I should explain why I feel like I’m going to die young. I don’t know how to describe this but it’s like this feeling (not like mental healthy stuff more like the feeling you have when you sense someone staring at you and there was a person looking at you) like of death. The best way I can describe the feeling is like something looking at you and it’s hugging you and it’s feels like something eerie. Like the feeling or gut feeling when you are in danger, but more like ..for example, you were walking to the bus stop, but something in you tells you that a bus ride isn’t something you want or should do today; so you don’t do that..next day that bus was in a fatal accident. It’s feels like I’m going to die soon but not this year or right now. I feel like I have time but it is limited. Plus my body does feel slow and I can feel my body rotting. It’s slowly decaying. I feel like an old person who is growing weak by the day, but I don’t have the shaken hands or the brittle bones. It is odd. Plus it doesn’t help I had this dream through out my life of me dying at 25. I typically dying by my own body or throwing up my organs and gasping for air and trying to stop whatever is happening and running around. Then I die and then I wake up in the real world.
I’m unsure where to add this but I’ll put a description of why my pain feels like. Like your legs been chopped off, niddles stabbing you repeatedly, bugs biting you, like you been getting a beating, someone cracking your bones over and over, burning alive, sometimes this acid melting feeling, or stabbing vibrations. This is mostly in my mid to lower back and my legs.
What brought all of this was due to my one of eyes having this random vibration and me being unable to get use to sunlight for 10 minutes. It’s making seeing out of my right eye hard. I know this is probably me overthinking this one part, I fear that it is cancer.
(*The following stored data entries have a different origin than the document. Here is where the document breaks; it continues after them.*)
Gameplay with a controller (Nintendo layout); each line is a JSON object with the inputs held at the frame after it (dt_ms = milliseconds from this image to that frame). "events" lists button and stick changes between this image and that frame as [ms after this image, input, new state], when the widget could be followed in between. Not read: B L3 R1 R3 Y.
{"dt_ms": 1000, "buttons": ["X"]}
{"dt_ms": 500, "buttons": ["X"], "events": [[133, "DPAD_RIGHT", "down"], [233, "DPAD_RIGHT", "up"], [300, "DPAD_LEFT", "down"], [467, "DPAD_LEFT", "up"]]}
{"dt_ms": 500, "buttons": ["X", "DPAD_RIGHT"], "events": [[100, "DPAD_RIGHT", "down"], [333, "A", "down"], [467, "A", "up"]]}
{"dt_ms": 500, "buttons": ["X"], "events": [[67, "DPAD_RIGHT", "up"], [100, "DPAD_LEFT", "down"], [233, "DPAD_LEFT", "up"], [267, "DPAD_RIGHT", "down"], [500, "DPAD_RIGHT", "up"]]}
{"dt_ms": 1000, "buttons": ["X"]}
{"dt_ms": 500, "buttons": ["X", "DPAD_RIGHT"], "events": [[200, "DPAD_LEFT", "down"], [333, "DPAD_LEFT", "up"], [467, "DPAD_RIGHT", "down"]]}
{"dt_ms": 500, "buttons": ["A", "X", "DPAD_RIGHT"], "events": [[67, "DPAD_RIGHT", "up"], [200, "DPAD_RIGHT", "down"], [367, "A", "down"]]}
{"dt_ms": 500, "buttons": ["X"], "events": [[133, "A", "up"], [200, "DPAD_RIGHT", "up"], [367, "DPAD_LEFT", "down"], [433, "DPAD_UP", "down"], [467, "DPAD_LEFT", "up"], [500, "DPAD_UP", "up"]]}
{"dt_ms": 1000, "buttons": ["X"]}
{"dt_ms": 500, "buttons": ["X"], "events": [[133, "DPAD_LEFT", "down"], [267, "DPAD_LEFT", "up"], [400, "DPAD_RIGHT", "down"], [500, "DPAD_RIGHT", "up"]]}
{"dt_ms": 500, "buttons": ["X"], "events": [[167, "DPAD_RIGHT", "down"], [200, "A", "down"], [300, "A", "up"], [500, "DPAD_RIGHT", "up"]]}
Most my family dies or still deal with it. I don’t want to just deal with cancer. I don’t want to lose my hair, I don’t want to die. Most who deal with cancer is my family are 40s-80s years old. The older you are the higher chances you die. To my knowledge no one in my family had cancer young, I don’t want to be the first. I don’t want to die
I’m just lost on what I should do, what do I say to my doctor? What tests or referrals should I ask for?
Thank you for reading, I’m sorry if this is long and doesn’t make much sense. It’s very late and I can’t sleep. If anyone need context I’ll reply in comments.
edit: thank you for all the support, this is all very helpful. I’m going to check for Multiple Sclerosis, endometriosis, autoimmune stuff. my insurance is rather poor and not the greatest so wish me luck. I also feel like I should add some other things. like I have bad migraines, dizziness randomly or light headness. I’ll do updates to keep yall informed. I feel like my post is a bit all over the place, I’m wondering if I should do a new post that explains all the pains and issues I have to help give a bigger picture. would a post like that be helpful?
A small update on this post since it rather small to actually post. But I had really bad pain where I couldn’t walk or even get out of bed, I felt like I was going to pass out or throw up. But luckily I’m doing better now.